The expansion of invasive plants is considered critical by scientists and environmentalists.

“It’s a situation that affects the entire society at different levels, regardless of their origin or status: they attack the center of habitats and the supply chains that leave the environment”, explains Roy.

The main solution is prevention in the management of plants destined for export or import.

“It is necessary to take into account that many of these plants that are today invasive were brought in to provide some benefit to people.
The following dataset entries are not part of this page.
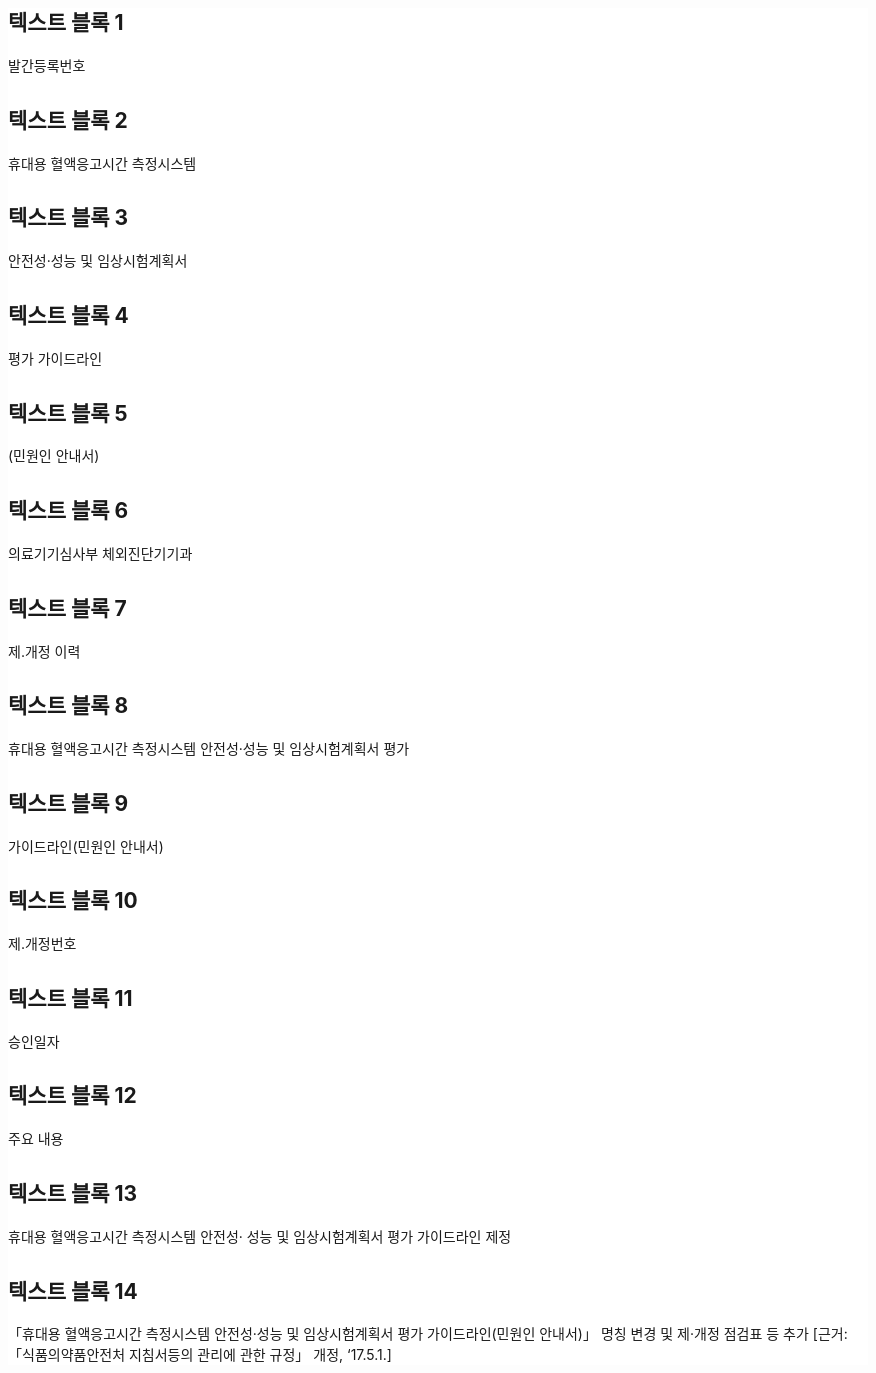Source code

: ## 텍스트 블록 1
발간등록번호

## 텍스트 블록 2
휴대용 혈액응고시간 측정시스템

## 텍스트 블록 3
안전성·성능 및 임상시험계획서

## 텍스트 블록 4
평가 가이드라인

## 텍스트 블록 5
(민원인 안내서)

## 텍스트 블록 6
의료기기심사부 체외진단기기과

## 텍스트 블록 7
제․개정 이력

## 텍스트 블록 8
휴대용 혈액응고시간 측정시스템 안전성·성능 및 임상시험계획서 평가

## 텍스트 블록 9
가이드라인(민원인 안내서)

## 텍스트 블록 10
제․개정번호

## 텍스트 블록 11
승인일자

## 텍스트 블록 12
주요 내용

## 텍스트 블록 13
휴대용 혈액응고시간 측정시스템 안전성· 성능 및 임상시험계획서 평가 가이드라인 제정

## 텍스트 블록 14
「휴대용 혈액응고시간 측정시스템 안전성·성능 및 임상시험계획서 평가 가이드라인(민원인 안내서)」 명칭 변경 및 제·개정 점검표 등 추가 [근거: 「식품의약품안전처 지침서등의 관리에 관한 규정」 개정, ‘17.5.1.]
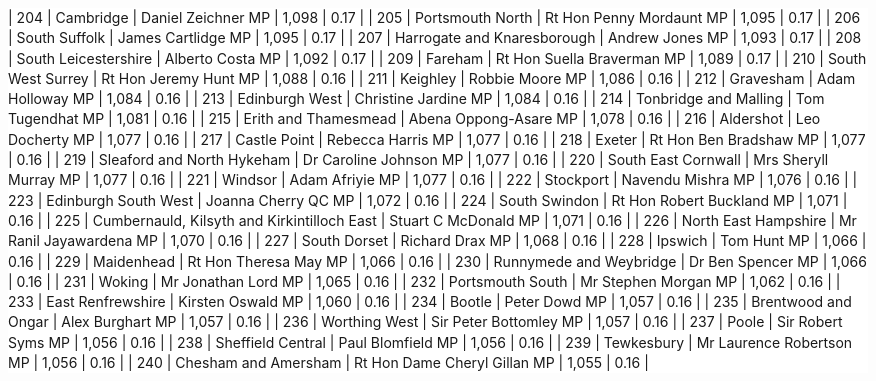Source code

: | 204 | Cambridge | Daniel Zeichner MP | 1,098 | 0.17 |
| 205 | Portsmouth North | Rt Hon Penny Mordaunt MP | 1,095 | 0.17 |
| 206 | South Suffolk | James Cartlidge MP | 1,095 | 0.17 |
| 207 | Harrogate and Knaresborough | Andrew Jones MP | 1,093 | 0.17 |
| 208 | South Leicestershire | Alberto Costa MP | 1,092 | 0.17 |
| 209 | Fareham | Rt Hon Suella Braverman MP | 1,089 | 0.17 |
| 210 | South West Surrey | Rt Hon Jeremy Hunt MP | 1,088 | 0.16 |
| 211 | Keighley | Robbie Moore MP | 1,086 | 0.16 |
| 212 | Gravesham | Adam Holloway MP | 1,084 | 0.16 |
| 213 | Edinburgh West | Christine Jardine MP | 1,084 | 0.16 |
| 214 | Tonbridge and Malling | Tom Tugendhat MP | 1,081 | 0.16 |
| 215 | Erith and Thamesmead | Abena Oppong-Asare MP | 1,078 | 0.16 |
| 216 | Aldershot | Leo Docherty MP | 1,077 | 0.16 |
| 217 | Castle Point | Rebecca Harris MP | 1,077 | 0.16 |
| 218 | Exeter | Rt Hon Ben Bradshaw MP | 1,077 | 0.16 |
| 219 | Sleaford and North Hykeham | Dr Caroline Johnson MP | 1,077 | 0.16 |
| 220 | South East Cornwall | Mrs Sheryll Murray MP | 1,077 | 0.16 |
| 221 | Windsor | Adam Afriyie MP | 1,077 | 0.16 |
| 222 | Stockport | Navendu Mishra MP | 1,076 | 0.16 |
| 223 | Edinburgh South West | Joanna Cherry QC MP | 1,072 | 0.16 |
| 224 | South Swindon | Rt Hon Robert Buckland MP | 1,071 | 0.16 |
| 225 | Cumbernauld, Kilsyth and Kirkintilloch East | Stuart C McDonald MP | 1,071 | 0.16 |
| 226 | North East Hampshire | Mr Ranil Jayawardena MP | 1,070 | 0.16 |
| 227 | South Dorset | Richard Drax MP | 1,068 | 0.16 |
| 228 | Ipswich | Tom Hunt MP | 1,066 | 0.16 |
| 229 | Maidenhead | Rt Hon Theresa May MP | 1,066 | 0.16 |
| 230 | Runnymede and Weybridge | Dr Ben Spencer MP | 1,066 | 0.16 |
| 231 | Woking | Mr Jonathan Lord MP | 1,065 | 0.16 |
| 232 | Portsmouth South | Mr Stephen Morgan MP | 1,062 | 0.16 |
| 233 | East Renfrewshire | Kirsten Oswald MP | 1,060 | 0.16 |
| 234 | Bootle | Peter Dowd MP | 1,057 | 0.16 |
| 235 | Brentwood and Ongar | Alex Burghart MP | 1,057 | 0.16 |
| 236 | Worthing West | Sir Peter Bottomley MP | 1,057 | 0.16 |
| 237 | Poole | Sir Robert Syms MP | 1,056 | 0.16 |
| 238 | Sheffield Central | Paul Blomfield MP | 1,056 | 0.16 |
| 239 | Tewkesbury | Mr Laurence Robertson MP | 1,056 | 0.16 |
| 240 | Chesham and Amersham | Rt Hon Dame Cheryl Gillan MP | 1,055 | 0.16 |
The problem is that care was not taken with the effects that this could cause”, says Roy.

For this reason, both Roy and Puchard believe that the prevention and control of flora and fauna at borders is one of the most effective measures that can be implemented to prevent the arrival of invasive species.

“Not all plants that are taken from one habitat to another by man are invasive, but we need to know which ones can have a harmful effect on the nature of this new location”, says the researcher.

According to the United Nations report, programs that advance the eradication of invasive species have worked effectively, especially when these plants can be isolated and when their harmful species is quickly detected.

In the specific case of water hyacinth, a series of interventions are being implemented that have managed to control its expansion.

“In the case of water hyacinth, there is a biological element that is an insect (Neochetina bruchi), which looks like a beetle. It does the job of controlling the growth of these species”, concluded Roy.